▶ _Source document_:

# venice , la trip July 5



## dantheman (Jan 17, 2008)

this was a long trip but the fishing was very good.


----------



## Ultralite (Oct 1, 2007)

dang! nice catch and that grouper is Huge! thanks for posting and you got a story to go with it?


----------



## Chris V (Oct 18, 2007)

I'd say you boys did alright. Nice warsaw!


----------



## Tuna Man (Oct 2, 2007)

Very nice and the :takephoto says way more. Did you catch any of those on the Lump? Or did you even hit it?


----------



## Harry Brosofsky (Oct 4, 2007)

Nice haul.

Harry


----------



## dantheman (Jan 17, 2008)

yes we were fishing the Lump, Nice fishing spot :bowdown hope to go back this weekend








go


----------



## John B. (Oct 2, 2007)

▶ _Required action 1_: Echo the part of the Venice fishing thread that begins at the words "I'd say you" and stops after the words "even hit it?".
▶ _Required action 2_:
Answer from the Venice fishing thread:
(a) Which fish does Ultralite call huge?
(b) Which fish does Chris V praise by name?
(c) Where does dantheman say the group was fishing?
▶ _Required action 3_: Finish out the next part of the Venice fishing thread, starting after its last line.
The records stand apart from the Venice fishing thread.

▶ _Given records_:
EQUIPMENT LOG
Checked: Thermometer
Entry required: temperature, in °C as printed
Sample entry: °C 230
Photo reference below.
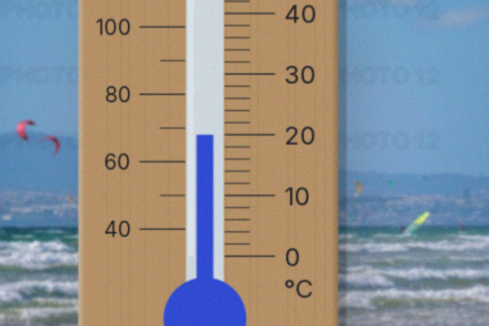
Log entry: °C 20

▶ _Written reply 1_:
I'd say you boys did alright. Nice warsaw!


----------



## Tuna Man (Oct 2, 2007)

Very nice and the :takephoto says way more. Did you catch any of those on the Lump? Or did you even hit it?

▶ _Written reply 2_:
(a) The grouper.
(b) The warsaw.
(c) The Lump.

▶ _Written reply 3_:
dang!!!.... nice report!


----------



## Brad King (Sep 30, 2007)

Man, I sure hate I had to miss that trip. Duty called and I had to be in Houston for the week. But don't think that Dantheman and the rest of that crew didn't drive me crazy with picture mail on my cell!!!!!:banghead

Awesome trip Pops, and a great post as well. Oh, thanks for at least letting me eat some of that awesome YF Tuna.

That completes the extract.